From the listing below, give again exactly the lines from the line with "No. 13-1677 Eden" to the line with "others; and (4)", ends included, without any pictures.
━━ Data extracts ━━
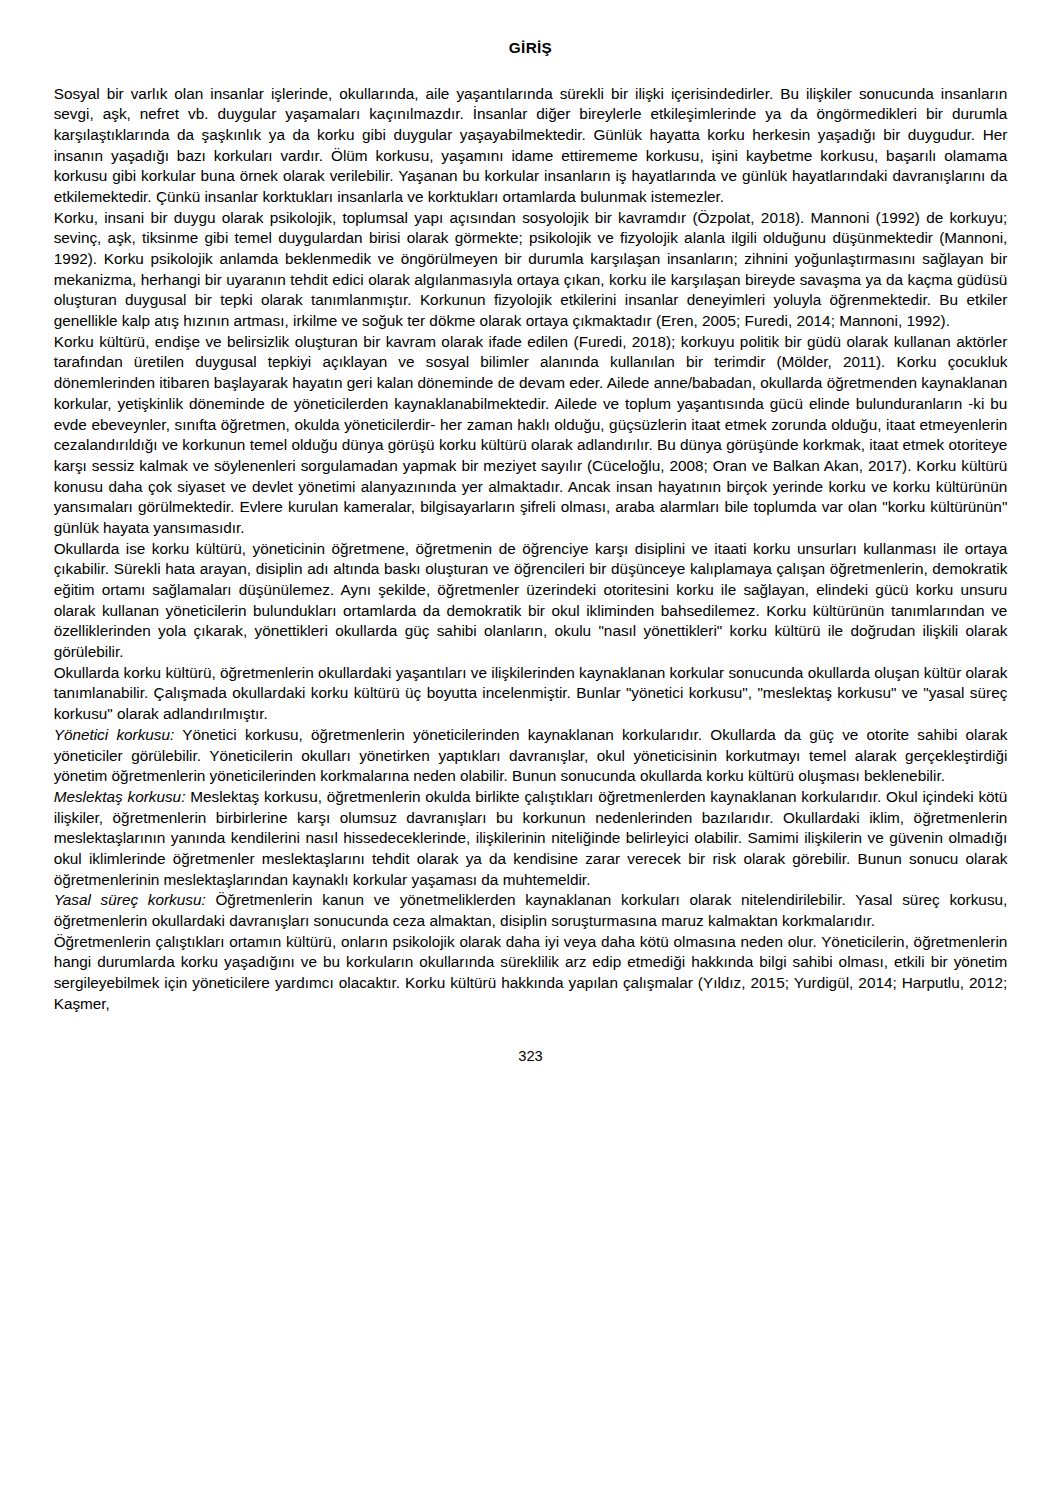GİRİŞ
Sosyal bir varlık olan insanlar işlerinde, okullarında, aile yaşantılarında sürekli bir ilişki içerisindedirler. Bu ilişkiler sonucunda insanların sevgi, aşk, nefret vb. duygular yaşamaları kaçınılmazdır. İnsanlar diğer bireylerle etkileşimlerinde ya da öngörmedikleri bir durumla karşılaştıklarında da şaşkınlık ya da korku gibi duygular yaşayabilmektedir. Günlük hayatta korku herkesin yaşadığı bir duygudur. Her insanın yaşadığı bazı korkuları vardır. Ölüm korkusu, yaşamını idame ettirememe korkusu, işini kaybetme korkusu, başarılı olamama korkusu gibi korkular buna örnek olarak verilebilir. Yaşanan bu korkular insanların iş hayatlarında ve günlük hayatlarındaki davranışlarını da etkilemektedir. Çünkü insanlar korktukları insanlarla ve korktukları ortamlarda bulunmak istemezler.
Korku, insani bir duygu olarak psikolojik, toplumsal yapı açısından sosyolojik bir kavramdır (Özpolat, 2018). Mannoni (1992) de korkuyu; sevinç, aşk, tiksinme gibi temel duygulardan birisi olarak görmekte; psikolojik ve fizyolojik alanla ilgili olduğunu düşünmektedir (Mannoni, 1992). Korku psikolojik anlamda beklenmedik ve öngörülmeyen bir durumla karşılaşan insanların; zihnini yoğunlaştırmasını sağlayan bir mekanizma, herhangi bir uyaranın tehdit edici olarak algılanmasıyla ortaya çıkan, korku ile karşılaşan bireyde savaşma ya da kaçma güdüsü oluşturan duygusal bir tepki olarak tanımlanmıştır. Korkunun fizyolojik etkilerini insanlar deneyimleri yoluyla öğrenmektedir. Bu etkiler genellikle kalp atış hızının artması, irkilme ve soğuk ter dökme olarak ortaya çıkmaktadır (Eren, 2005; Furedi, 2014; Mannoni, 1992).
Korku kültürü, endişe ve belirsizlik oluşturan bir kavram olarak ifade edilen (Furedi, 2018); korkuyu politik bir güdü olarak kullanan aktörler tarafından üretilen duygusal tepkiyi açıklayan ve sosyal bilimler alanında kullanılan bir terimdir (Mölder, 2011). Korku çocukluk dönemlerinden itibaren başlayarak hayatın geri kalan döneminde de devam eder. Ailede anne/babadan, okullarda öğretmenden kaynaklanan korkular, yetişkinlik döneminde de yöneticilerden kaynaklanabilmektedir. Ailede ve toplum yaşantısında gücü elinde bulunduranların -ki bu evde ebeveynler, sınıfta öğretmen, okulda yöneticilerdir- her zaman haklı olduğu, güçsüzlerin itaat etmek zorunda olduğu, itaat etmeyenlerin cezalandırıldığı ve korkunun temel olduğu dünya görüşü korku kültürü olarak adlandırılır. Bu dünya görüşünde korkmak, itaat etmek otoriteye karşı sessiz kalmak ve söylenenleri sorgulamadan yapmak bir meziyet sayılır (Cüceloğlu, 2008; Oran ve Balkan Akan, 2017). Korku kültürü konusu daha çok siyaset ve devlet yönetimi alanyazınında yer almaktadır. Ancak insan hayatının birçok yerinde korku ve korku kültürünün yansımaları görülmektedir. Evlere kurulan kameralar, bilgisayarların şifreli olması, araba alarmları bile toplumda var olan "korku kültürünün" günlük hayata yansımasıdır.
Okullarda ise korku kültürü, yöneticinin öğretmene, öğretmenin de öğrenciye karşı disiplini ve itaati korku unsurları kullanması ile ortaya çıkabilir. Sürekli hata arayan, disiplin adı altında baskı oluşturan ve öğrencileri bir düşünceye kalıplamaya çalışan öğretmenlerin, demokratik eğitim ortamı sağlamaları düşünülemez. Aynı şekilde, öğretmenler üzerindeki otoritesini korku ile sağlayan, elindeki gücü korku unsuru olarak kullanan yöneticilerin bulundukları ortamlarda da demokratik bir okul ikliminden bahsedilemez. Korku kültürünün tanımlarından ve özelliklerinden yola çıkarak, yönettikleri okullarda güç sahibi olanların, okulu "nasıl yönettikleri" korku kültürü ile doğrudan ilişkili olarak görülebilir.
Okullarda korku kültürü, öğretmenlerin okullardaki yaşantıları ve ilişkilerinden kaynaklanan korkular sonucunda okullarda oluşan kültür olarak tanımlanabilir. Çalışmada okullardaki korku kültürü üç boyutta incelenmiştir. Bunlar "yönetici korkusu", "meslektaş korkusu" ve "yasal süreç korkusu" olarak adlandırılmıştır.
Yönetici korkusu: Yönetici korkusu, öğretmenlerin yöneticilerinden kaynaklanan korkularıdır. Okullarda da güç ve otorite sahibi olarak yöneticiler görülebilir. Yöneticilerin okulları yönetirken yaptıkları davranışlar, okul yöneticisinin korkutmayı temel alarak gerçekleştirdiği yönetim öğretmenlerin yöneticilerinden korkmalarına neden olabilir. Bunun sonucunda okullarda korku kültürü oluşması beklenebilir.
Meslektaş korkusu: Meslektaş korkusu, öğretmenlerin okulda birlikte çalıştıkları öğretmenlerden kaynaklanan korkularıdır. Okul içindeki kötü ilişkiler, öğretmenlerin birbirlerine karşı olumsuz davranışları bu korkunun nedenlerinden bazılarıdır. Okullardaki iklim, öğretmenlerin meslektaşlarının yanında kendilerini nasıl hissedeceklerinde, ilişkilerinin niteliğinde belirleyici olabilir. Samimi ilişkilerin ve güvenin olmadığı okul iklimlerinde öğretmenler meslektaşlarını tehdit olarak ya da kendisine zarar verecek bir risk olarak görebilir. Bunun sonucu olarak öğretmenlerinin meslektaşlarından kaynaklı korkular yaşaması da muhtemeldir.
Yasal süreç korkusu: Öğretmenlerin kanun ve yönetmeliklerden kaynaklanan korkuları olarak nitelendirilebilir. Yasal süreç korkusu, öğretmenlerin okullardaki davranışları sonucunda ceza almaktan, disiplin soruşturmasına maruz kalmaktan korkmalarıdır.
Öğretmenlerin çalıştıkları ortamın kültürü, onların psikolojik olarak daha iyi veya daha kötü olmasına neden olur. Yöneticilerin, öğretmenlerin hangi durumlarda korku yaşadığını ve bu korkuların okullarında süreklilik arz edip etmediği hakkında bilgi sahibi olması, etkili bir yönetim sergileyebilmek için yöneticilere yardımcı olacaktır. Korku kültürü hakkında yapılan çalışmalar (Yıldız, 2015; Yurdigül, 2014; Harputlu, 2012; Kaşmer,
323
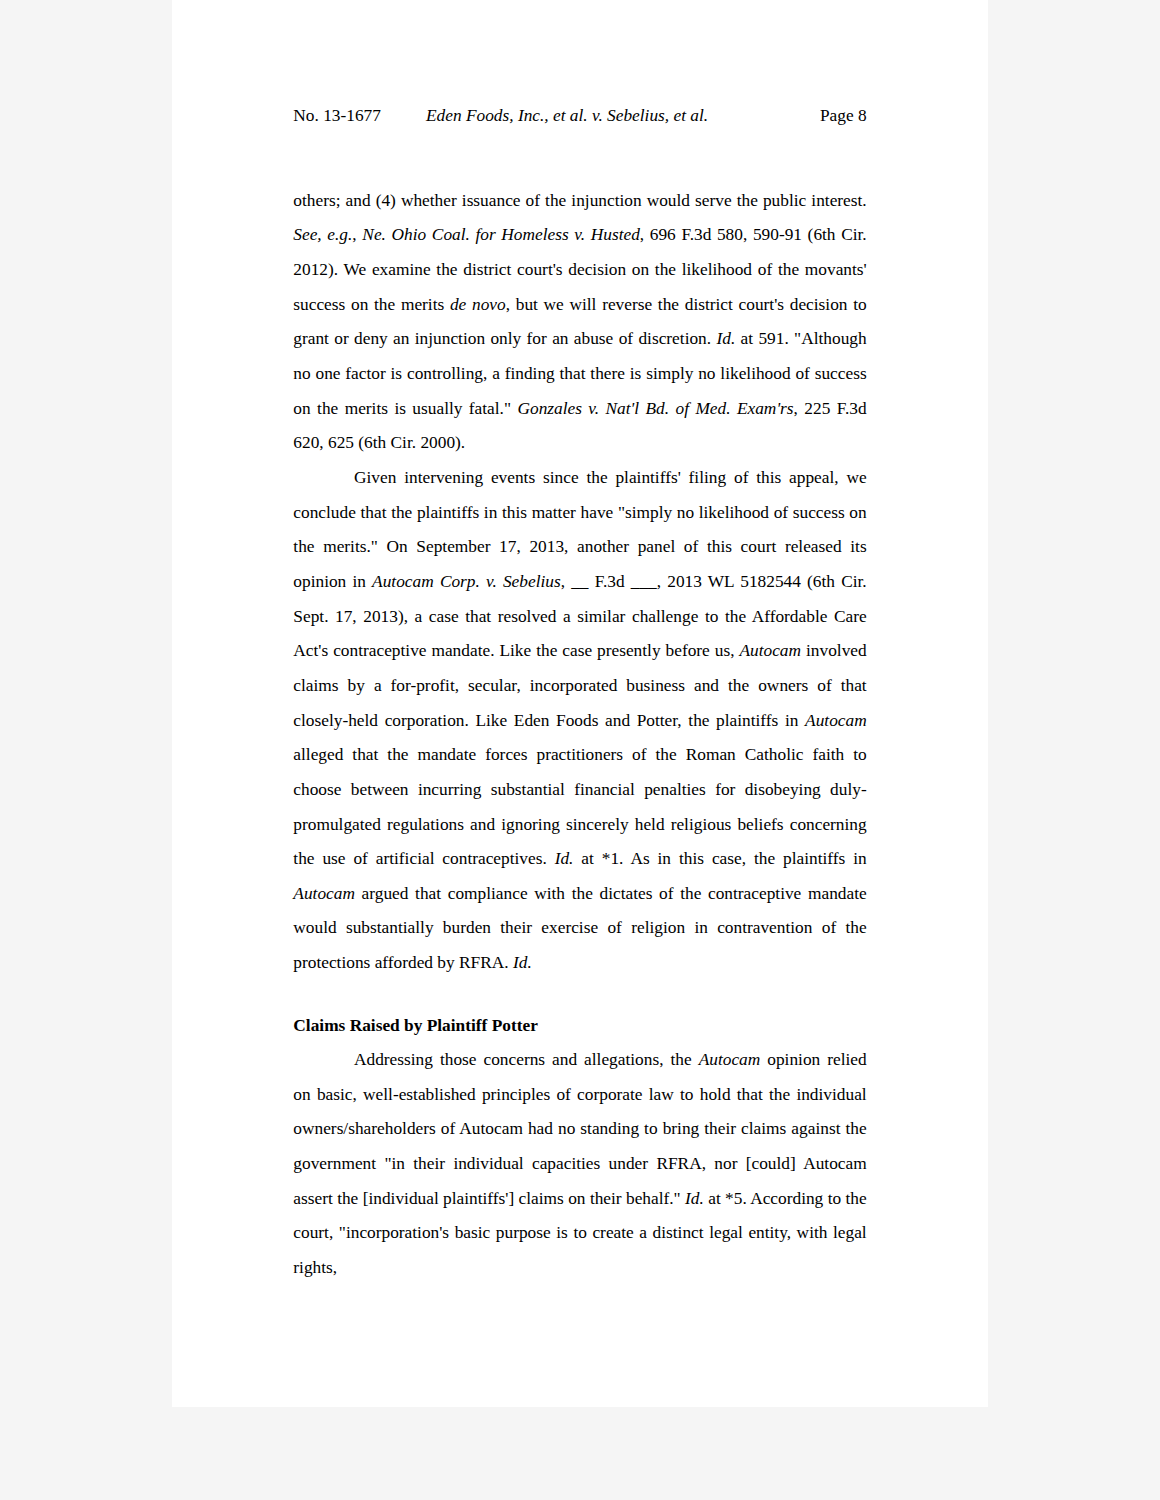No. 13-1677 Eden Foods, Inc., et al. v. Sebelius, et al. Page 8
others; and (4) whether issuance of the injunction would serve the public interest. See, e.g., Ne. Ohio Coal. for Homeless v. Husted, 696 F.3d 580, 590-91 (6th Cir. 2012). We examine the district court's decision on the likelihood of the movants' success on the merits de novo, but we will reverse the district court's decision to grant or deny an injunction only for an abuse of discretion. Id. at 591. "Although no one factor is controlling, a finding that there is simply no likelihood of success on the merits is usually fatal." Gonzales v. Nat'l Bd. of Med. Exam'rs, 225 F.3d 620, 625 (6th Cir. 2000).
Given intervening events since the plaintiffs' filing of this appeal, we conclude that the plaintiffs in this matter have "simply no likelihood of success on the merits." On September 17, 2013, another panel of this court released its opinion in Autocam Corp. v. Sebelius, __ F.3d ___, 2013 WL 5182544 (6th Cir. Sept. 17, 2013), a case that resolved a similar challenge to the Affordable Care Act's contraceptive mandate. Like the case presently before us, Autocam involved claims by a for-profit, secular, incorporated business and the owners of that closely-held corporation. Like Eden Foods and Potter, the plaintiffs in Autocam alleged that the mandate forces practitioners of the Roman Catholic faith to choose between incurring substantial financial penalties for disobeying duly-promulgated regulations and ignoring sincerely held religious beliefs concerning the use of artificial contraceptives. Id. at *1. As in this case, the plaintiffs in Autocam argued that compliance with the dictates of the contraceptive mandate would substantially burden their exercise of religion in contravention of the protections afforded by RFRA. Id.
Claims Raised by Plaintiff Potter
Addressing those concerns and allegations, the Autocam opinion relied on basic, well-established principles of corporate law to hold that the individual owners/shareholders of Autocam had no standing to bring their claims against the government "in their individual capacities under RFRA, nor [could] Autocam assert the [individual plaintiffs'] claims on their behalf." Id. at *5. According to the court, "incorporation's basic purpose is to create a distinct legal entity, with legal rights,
━━━
### Solution to the problem
No. 13-1677 Eden Foods, Inc., et al. v. Sebelius, et al. Page 8
others; and (4) whether issuance of the injunction would serve the public interest. See, e.g., Ne. Ohio Coal. for Homeless v. Husted, 696 F.3d 580, 590-91 (6th Cir. 2012). We examine the district court's decision on the likelihood of the movants' success on the merits de novo, but we will reverse the district court's decision to grant or deny an injunction only for an abuse of discretion. Id. at 591. "Although no one factor is controlling, a finding that there is simply no likelihood of success on the merits is usually fatal." Gonzales v. Nat'l Bd. of Med. Exam'rs, 225 F.3d 620, 625 (6th Cir. 2000).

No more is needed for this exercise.